[Data supplied]
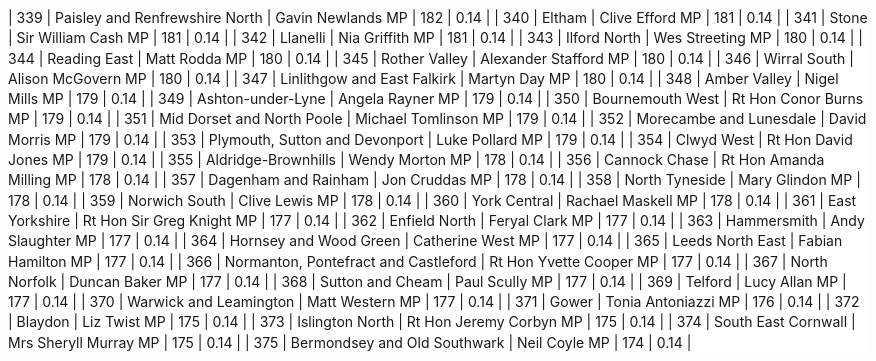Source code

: | 339 | Paisley and Renfrewshire North | Gavin Newlands MP | 182 | 0.14 |
| 340 | Eltham | Clive Efford MP | 181 | 0.14 |
| 341 | Stone | Sir William Cash MP | 181 | 0.14 |
| 342 | Llanelli | Nia Griffith MP | 181 | 0.14 |
| 343 | Ilford North | Wes Streeting MP | 180 | 0.14 |
| 344 | Reading East | Matt Rodda MP | 180 | 0.14 |
| 345 | Rother Valley | Alexander Stafford MP | 180 | 0.14 |
| 346 | Wirral South | Alison McGovern MP | 180 | 0.14 |
| 347 | Linlithgow and East Falkirk | Martyn Day MP | 180 | 0.14 |
| 348 | Amber Valley | Nigel Mills MP | 179 | 0.14 |
| 349 | Ashton-under-Lyne | Angela Rayner MP | 179 | 0.14 |
| 350 | Bournemouth West | Rt Hon Conor Burns MP | 179 | 0.14 |
| 351 | Mid Dorset and North Poole | Michael Tomlinson MP | 179 | 0.14 |
| 352 | Morecambe and Lunesdale | David Morris MP | 179 | 0.14 |
| 353 | Plymouth, Sutton and Devonport | Luke Pollard MP | 179 | 0.14 |
| 354 | Clwyd West | Rt Hon David Jones MP | 179 | 0.14 |
| 355 | Aldridge-Brownhills | Wendy Morton MP | 178 | 0.14 |
| 356 | Cannock Chase | Rt Hon Amanda Milling MP | 178 | 0.14 |
| 357 | Dagenham and Rainham | Jon Cruddas MP | 178 | 0.14 |
| 358 | North Tyneside | Mary Glindon MP | 178 | 0.14 |
| 359 | Norwich South | Clive Lewis MP | 178 | 0.14 |
| 360 | York Central | Rachael Maskell MP | 178 | 0.14 |
| 361 | East Yorkshire | Rt Hon Sir Greg Knight MP | 177 | 0.14 |
| 362 | Enfield North | Feryal Clark MP | 177 | 0.14 |
| 363 | Hammersmith | Andy Slaughter MP | 177 | 0.14 |
| 364 | Hornsey and Wood Green | Catherine West MP | 177 | 0.14 |
| 365 | Leeds North East | Fabian Hamilton MP | 177 | 0.14 |
| 366 | Normanton, Pontefract and Castleford | Rt Hon Yvette Cooper MP | 177 | 0.14 |
| 367 | North Norfolk | Duncan Baker MP | 177 | 0.14 |
| 368 | Sutton and Cheam | Paul Scully MP | 177 | 0.14 |
| 369 | Telford | Lucy Allan MP | 177 | 0.14 |
| 370 | Warwick and Leamington | Matt Western MP | 177 | 0.14 |
| 371 | Gower | Tonia Antoniazzi MP | 176 | 0.14 |
| 372 | Blaydon | Liz Twist MP | 175 | 0.14 |
| 373 | Islington North | Rt Hon Jeremy Corbyn MP | 175 | 0.14 |
| 374 | South East Cornwall | Mrs Sheryll Murray MP | 175 | 0.14 |
| 375 | Bermondsey and Old Southwark | Neil Coyle MP | 174 | 0.14 |
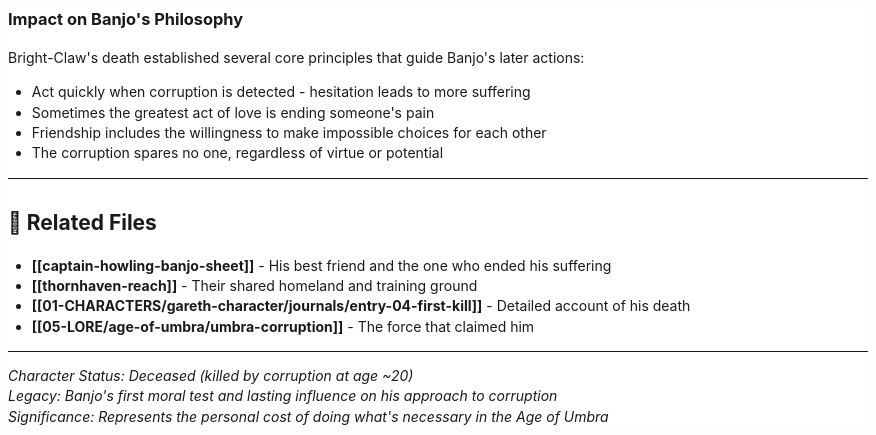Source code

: ### **Impact on Banjo's Philosophy**
Bright-Claw's death established several core principles that guide Banjo's later actions:
- Act quickly when corruption is detected - hesitation leads to more suffering
- Sometimes the greatest act of love is ending someone's pain
- Friendship includes the willingness to make impossible choices for each other
- The corruption spares no one, regardless of virtue or potential

---

## 🔗 Related Files
- **[[captain-howling-banjo-sheet]]** - His best friend and the one who ended his suffering
- **[[thornhaven-reach]]** - Their shared homeland and training ground
- **[[01-CHARACTERS/gareth-character/journals/entry-04-first-kill]]** - Detailed account of his death
- **[[05-LORE/age-of-umbra/umbra-corruption]]** - The force that claimed him

---

*Character Status: Deceased (killed by corruption at age ~20)*  
*Legacy: Banjo's first moral test and lasting influence on his approach to corruption*  
*Significance: Represents the personal cost of doing what's necessary in the Age of Umbra*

[Problem] Pictures stay out, and every line of the records is transcribed exactly.

[Task answer]
Source code

: | 339 | Paisley and Renfrewshire North | Gavin Newlands MP | 182 | 0.14 |
| 340 | Eltham | Clive Efford MP | 181 | 0.14 |
| 341 | Stone | Sir William Cash MP | 181 | 0.14 |
| 342 | Llanelli | Nia Griffith MP | 181 | 0.14 |
| 343 | Ilford North | Wes Streeting MP | 180 | 0.14 |
| 344 | Reading East | Matt Rodda MP | 180 | 0.14 |
| 345 | Rother Valley | Alexander Stafford MP | 180 | 0.14 |
| 346 | Wirral South | Alison McGovern MP | 180 | 0.14 |
| 347 | Linlithgow and East Falkirk | Martyn Day MP | 180 | 0.14 |
| 348 | Amber Valley | Nigel Mills MP | 179 | 0.14 |
| 349 | Ashton-under-Lyne | Angela Rayner MP | 179 | 0.14 |
| 350 | Bournemouth West | Rt Hon Conor Burns MP | 179 | 0.14 |
| 351 | Mid Dorset and North Poole | Michael Tomlinson MP | 179 | 0.14 |
| 352 | Morecambe and Lunesdale | David Morris MP | 179 | 0.14 |
| 353 | Plymouth, Sutton and Devonport | Luke Pollard MP | 179 | 0.14 |
| 354 | Clwyd West | Rt Hon David Jones MP | 179 | 0.14 |
| 355 | Aldridge-Brownhills | Wendy Morton MP | 178 | 0.14 |
| 356 | Cannock Chase | Rt Hon Amanda Milling MP | 178 | 0.14 |
| 357 | Dagenham and Rainham | Jon Cruddas MP | 178 | 0.14 |
| 358 | North Tyneside | Mary Glindon MP | 178 | 0.14 |
| 359 | Norwich South | Clive Lewis MP | 178 | 0.14 |
| 360 | York Central | Rachael Maskell MP | 178 | 0.14 |
| 361 | East Yorkshire | Rt Hon Sir Greg Knight MP | 177 | 0.14 |
| 362 | Enfield North | Feryal Clark MP | 177 | 0.14 |
| 363 | Hammersmith | Andy Slaughter MP | 177 | 0.14 |
| 364 | Hornsey and Wood Green | Catherine West MP | 177 | 0.14 |
| 365 | Leeds North East | Fabian Hamilton MP | 177 | 0.14 |
| 366 | Normanton, Pontefract and Castleford | Rt Hon Yvette Cooper MP | 177 | 0.14 |
| 367 | North Norfolk | Duncan Baker MP | 177 | 0.14 |
| 368 | Sutton and Cheam | Paul Scully MP | 177 | 0.14 |
| 369 | Telford | Lucy Allan MP | 177 | 0.14 |
| 370 | Warwick and Leamington | Matt Western MP | 177 | 0.14 |
| 371 | Gower | Tonia Antoniazzi MP | 176 | 0.14 |
| 372 | Blaydon | Liz Twist MP | 175 | 0.14 |
| 373 | Islington North | Rt Hon Jeremy Corbyn MP | 175 | 0.14 |
| 374 | South East Cornwall | Mrs Sheryll Murray MP | 175 | 0.14 |
| 375 | Bermondsey and Old Southwark | Neil Coyle MP | 174 | 0.14 |
Source code

: ### **Impact on Banjo's Philosophy**
Bright-Claw's death established several core principles that guide Banjo's later actions:
- Act quickly when corruption is detected - hesitation leads to more suffering
- Sometimes the greatest act of love is ending someone's pain
- Friendship includes the willingness to make impossible choices for each other
- The corruption spares no one, regardless of virtue or potential

---

## 🔗 Related Files
- **[[captain-howling-banjo-sheet]]** - His best friend and the one who ended his suffering
- **[[thornhaven-reach]]** - Their shared homeland and training ground
- **[[01-CHARACTERS/gareth-character/journals/entry-04-first-kill]]** - Detailed account of his death
- **[[05-LORE/age-of-umbra/umbra-corruption]]** - The force that claimed him

---

*Character Status: Deceased (killed by corruption at age ~20)*  
*Legacy: Banjo's first moral test and lasting influence on his approach to corruption*  
*Significance: Represents the personal cost of doing what's necessary in the Age of Umbra*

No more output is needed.